Now, she's looking ahead to the tour, her first.

“It'll be really intense,” Burke said, “two hours of dancing every night, 38 different times.

“I will feel it, but it'll be a lot of fun, performing in front of thousands of people in big arenas. I look forward to it.”


Robert P. Laurence is a former TV critic for the Union-Tribune.


Who are these people?

Not exactly ballroom immortals, but celebrities just slick enough for reality TV and the “Dancing With the Stars” national tour:


Harry Hamlin: People magazine's Sexiest Man Alive in 1987, he starred in “L.A. Law.” He joined “Dancing” in the third season (following wife Lisa Rinna's appearance in Season 2) but proved rather klutzy and was eliminated early. He dances with Karina Smirnoff.

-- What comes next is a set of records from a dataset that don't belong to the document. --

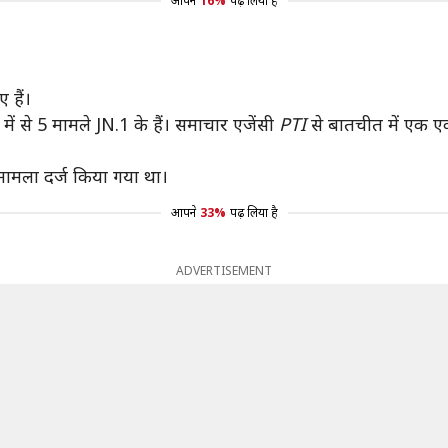
आपने
16%
पढ़ लिया है
 हैं।
 में से 5 मामले JN.1 के हैं। समाचार एजेंसी
PTI
से बातचीत में एक ए
 मामला दर्ज किया गया था।
आपने
33%
पढ़ लिया है
ADVERTISEMENT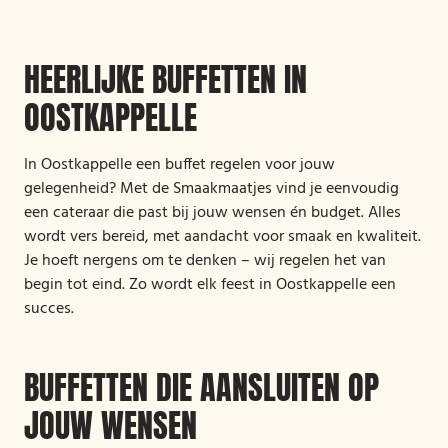
HEERLIJKE BUFFETTEN IN
OOSTKAPPELLE
In Oostkappelle een buffet regelen voor jouw
gelegenheid? Met de Smaakmaatjes vind je eenvoudig
een cateraar die past bij jouw wensen én budget. Alles
wordt vers bereid, met aandacht voor smaak en kwaliteit.
Je hoeft nergens om te denken – wij regelen het van
begin tot eind. Zo wordt elk feest in Oostkappelle een
succes.
BUFFETTEN DIE AANSLUITEN OP
JOUW WENSEN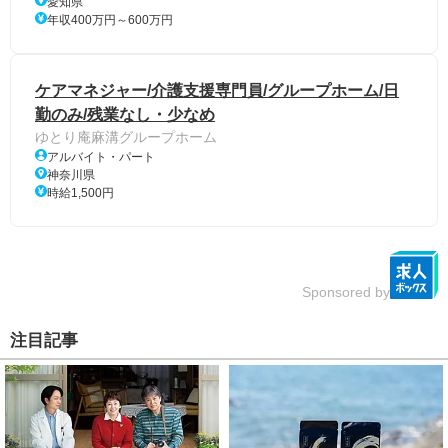
愛知県
年収400万円～600万円
ケアマネジャー/介護支援専門員/グループホーム/日
勤のみ/残業なし・少なめ
ゆとり庵麻溝グループホーム
アルバイト・パート
神奈川県
時給1,500円
Sponsored by
注目記事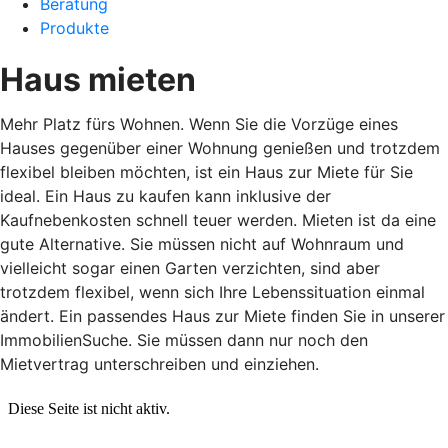
Beratung
Produkte
Haus mieten
Mehr Platz fürs Wohnen. Wenn Sie die Vorzüge eines
Hauses gegenüber einer Wohnung genießen und trotzdem
flexibel bleiben möchten, ist ein Haus zur Miete für Sie
ideal. Ein Haus zu kaufen kann inklusive der
Kaufnebenkosten schnell teuer werden. Mieten ist da eine
gute Alternative. Sie müssen nicht auf Wohnraum und
vielleicht sogar einen Garten verzichten, sind aber
trotzdem flexibel, wenn sich Ihre Lebenssituation einmal
ändert. Ein passendes Haus zur Miete finden Sie in unserer
ImmobilienSuche. Sie müssen dann nur noch den
Mietvertrag unterschreiben und einziehen.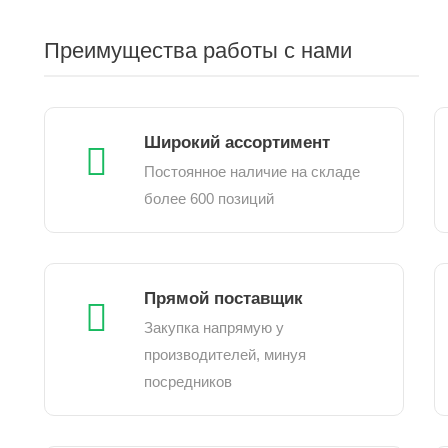
Преимущества работы с нами
Широкий ассортимент
Постоянное наличие на складе
более 600 позиций
Прямой поставщик
Закупка напрямую у
производителей, минуя
посредников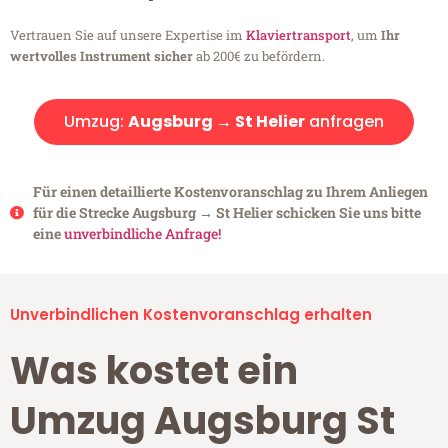
Vertrauen Sie auf unsere Expertise im
Klaviertransport
, um
Ihr
wertvolles Instrument sicher
ab 200€ zu befördern.
Umzug:
Augsburg → St Helier
anfragen
Für einen detaillierte Kostenvoranschlag zu Ihrem Anliegen
für die Strecke Augsburg → St Helier schicken Sie uns bitte
eine
unverbindliche Anfrage!
Unverbindlichen Kostenvoranschlag erhalten
Was kostet ein
Umzug Augsburg St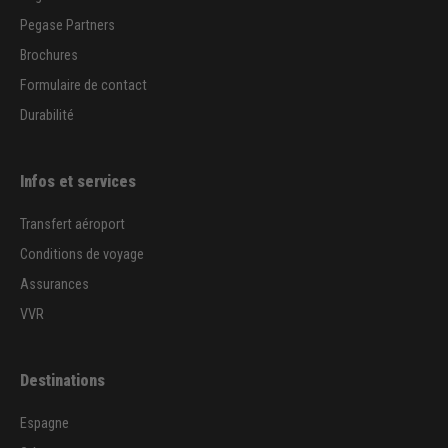
Pegase Partners
Brochures
Formulaire de contact
Durabilité
Infos et services
Transfert aéroport
Conditions de voyage
Assurances
VVR
Destinations
Espagne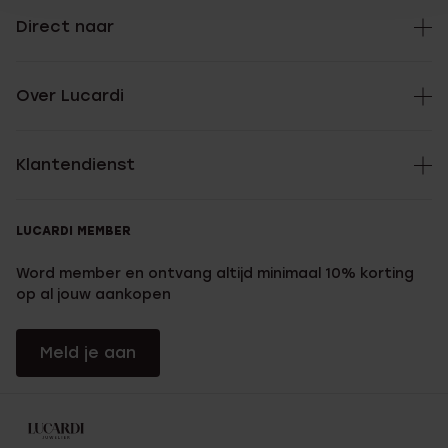
Direct naar
Over Lucardi
Klantendienst
LUCARDI MEMBER
Word member en ontvang altijd minimaal 10% korting
op al jouw aankopen
Meld je aan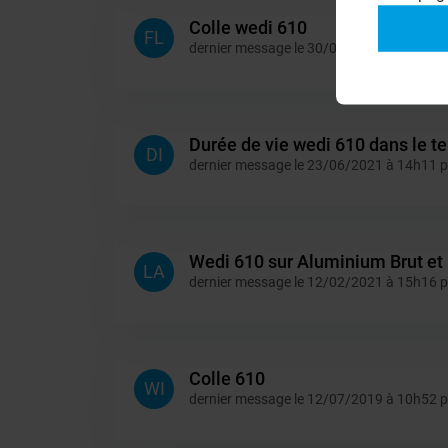
Colle wedi 610
FL
dernier message le 30/07/2021 à 09h04 
Durée de vie wedi 610 dans le 
DI
dernier message le 23/06/2021 à 14h11 
Wedi 610 sur Aluminium Brut et 
LA
dernier message le 12/02/2021 à 15h16 
Colle 610
WI
dernier message le 12/07/2019 à 10h52 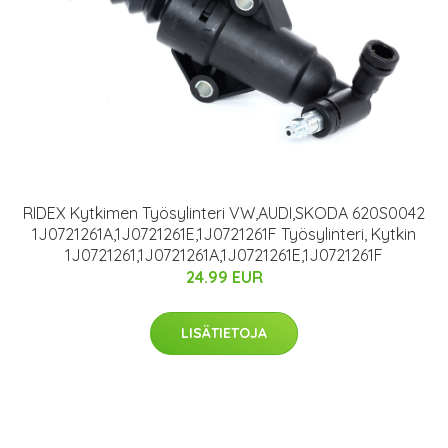
RIDEX Kytkimen Työsylinteri VW,AUDI,SKODA 620S0042
1J0721261A,1J0721261E,1J0721261F Työsylinteri, Kytkin
1J0721261,1J0721261A,1J0721261E,1J0721261F
24.99 EUR
LISÄTIETOJA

Drew Lachey: An Army vet and onetime EMT, he joined brother Nick in the boy band 98 Degrees. He also had a role in Broadway's “Rent.” Strong, nimble and quick, he won the second season competition. He'll dance with Cheryl Burke.


Joey Lawrence: A B-list celebrity – “Blossom,” “Gimme a Break!” and “American Dreams” – who became prime-time famous in the third season of “Dancing.” For a few minutes, he looked as though he might win. He's paired with Edyta Sliwinska.

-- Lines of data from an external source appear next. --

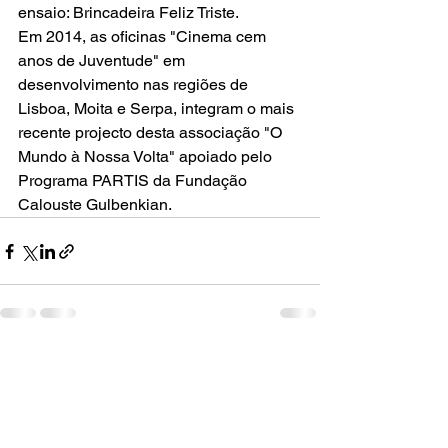
ensaio: Brincadeira Feliz Triste. 
Em 2014, as oficinas "Cinema cem 
anos de Juventude" em 
desenvolvimento nas regiões de 
Lisboa, Moita e Serpa, integram o mais 
recente projecto desta associação "O 
Mundo à Nossa Volta" apoiado pelo 
Programa PARTIS da Fundação 
Calouste Gulbenkian.
Ver tudo
Posts recentes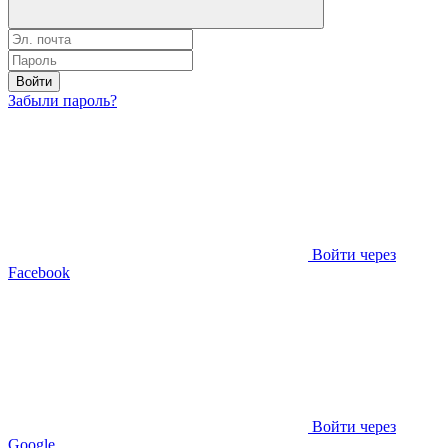
Войти
Забыли пароль?
Войти через
Facebook
Войти через
Google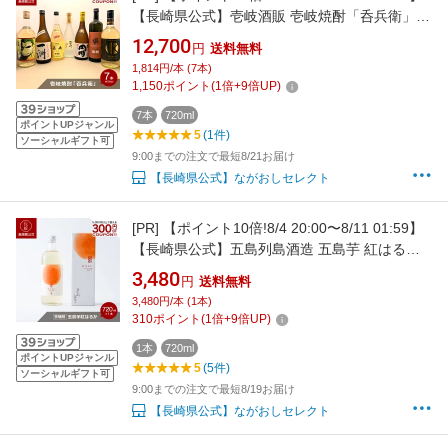
【長崎県公式】壱岐酒販 壱岐焼酎「呑兵衛」セ
ット（720ml×7本） | 米寿 お祝い 焼酎 父の日
12,700
円
送料無料
ギフト 麦 焼酎 プレゼント 母の日 麦飲み比べセ
1,814円/本 (7本)
ット 飲み比べセット プレゼント ギフトセット
1,150
ポイント
(
1
倍+
9
倍UP)
高級 海鴉 壱岐焼酎 お中元 お歳暮
7本
720ml
ポイントUPジャンル
5
(1件)
ソーシャルギフト可
9:00までの注文で最短8/21お届け
【長崎県公式】ながおしセレクト
[PR]
【ポイント10倍!8/4 20:00〜8/11 01:59】
【長崎県公式】五島列島酒造 五島芋 紅はるか
樽熟成 化粧箱入 720ml | お祝い返し お返し 退
3,480
円
送料無料
職祝い お祝い 結婚内祝い 結婚祝い 還暦祝い 出
3,480円/本 (1本)
産内祝い お酒 ギフト \
310
ポイント
(
1
倍+
9
倍UP)
1本
720ml
ポイントUPジャンル
5
(5件)
ソーシャルギフト可
9:00までの注文で最短8/19お届け
【長崎県公式】ながおしセレクト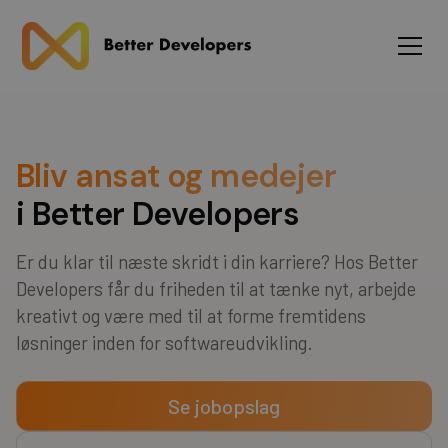
Bliv ansat og medejer
i Better Developers
Er du klar til næste skridt i din karriere? Hos Better
Developers får du friheden til at tænke nyt, arbejde
kreativt og være med til at forme fremtidens
løsninger inden for softwareudvikling.
Se jobopslag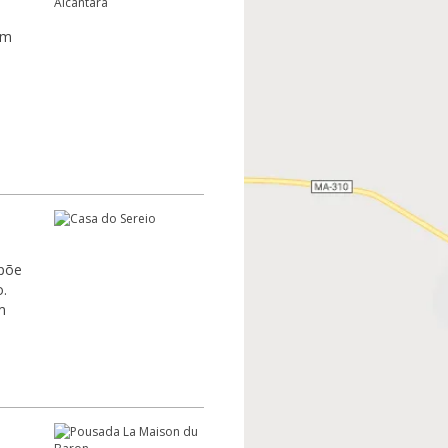
em
spõe
.
m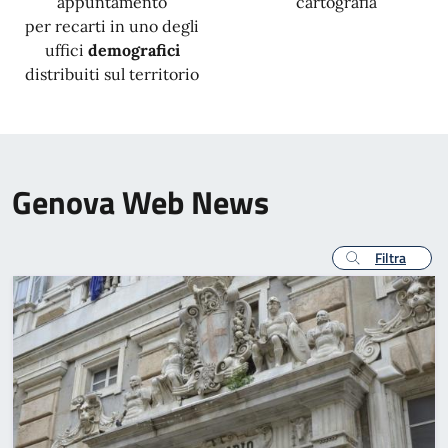
appuntamento
cartografia
per recarti in uno degli
uffici
demografici
distribuiti sul territorio
Genova Web News
Filtra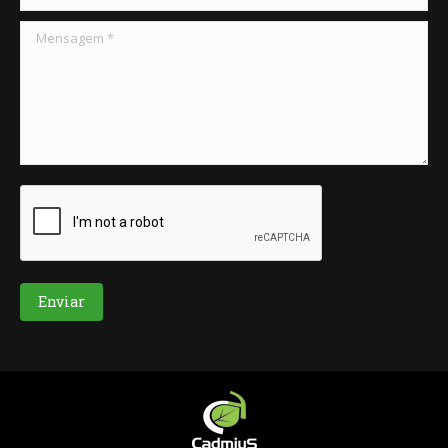
Mensagem *
Enviar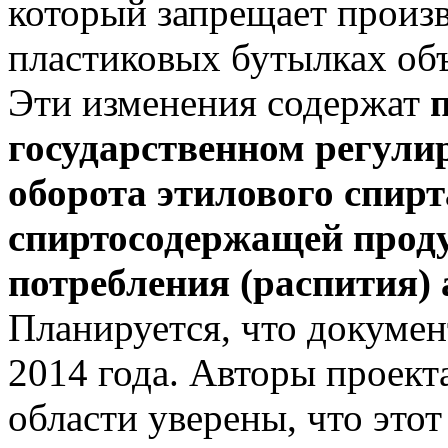
который запрещает произв
пластиковых бутылках объ
Эти изменения содержат
государственном регули
оборота этилового спирт
спиртосодержащей проду
потребления (распития)
Планируется, что документ
2014 года. Авторы проект
области уверены, что этот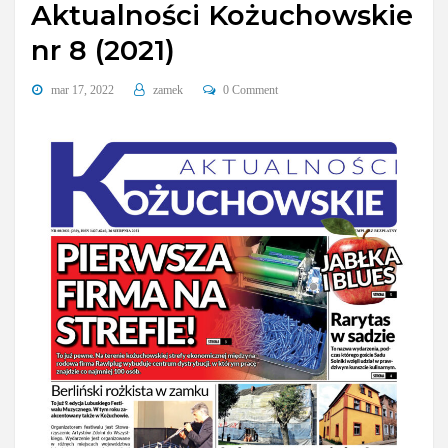
Aktualności Kożuchowskie
nr 8 (2021)
mar 17, 2022
zamek
0 Comment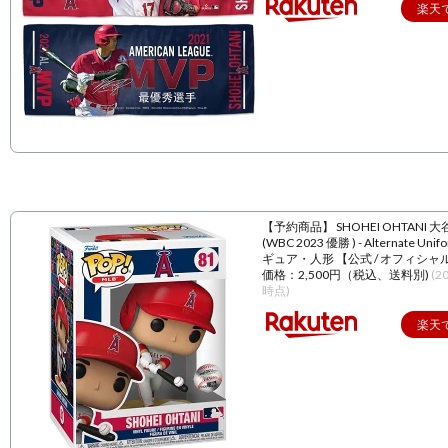
楽天
【予約商品】 SHOHEI OHTANI 
(WBC 2023 優勝 ) - Alternate Unif
ギュア・人形 【公式 / オフィシャ
価格：2,500円（税込、送料別)
(2
時点)
楽天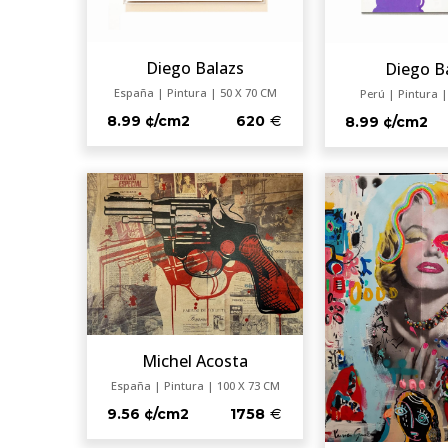
Diego Balazs
Diego B
España | Pintura | 50 X 70 CM
Perú | Pintura |
8.99 ¢/cm2
620
8.99 ¢/cm2
Michel Acosta
España | Pintura | 100 X 73 CM
9.56 ¢/cm2
1758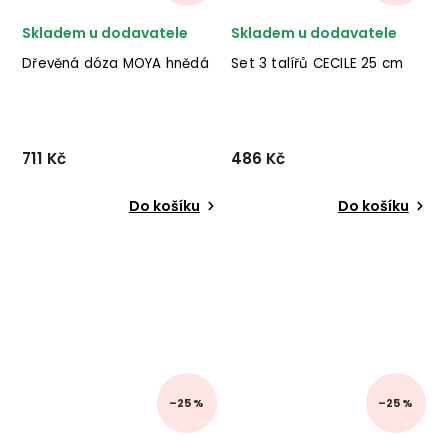
Skladem u dodavatele
Skladem u dodavatele
Dřevěná dóza MOYA hnědá
Set 3 talířů CECILE 25 cm
711 Kč
486 Kč
Do košíku
Do košíku
–25 %
–25 %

Joey McIntyre: Once one of the New Kids on the Block, he played a teacher on “Boston Public” and he has lately starred in “Wicked” on Broadway. He danced on Season 1 of “Dancing” and will be paired with Kym Johnson.


Lisa Rinna: The only woman celebrity dancer on tour, she danced in Season 2. She starred in “Days of Our Lives” and “Melrose Place” and is married to fellow celebrity dancer Harry Hamlin. More determined than skilled as a dancer, she'll be paired with Louis Van Amstel.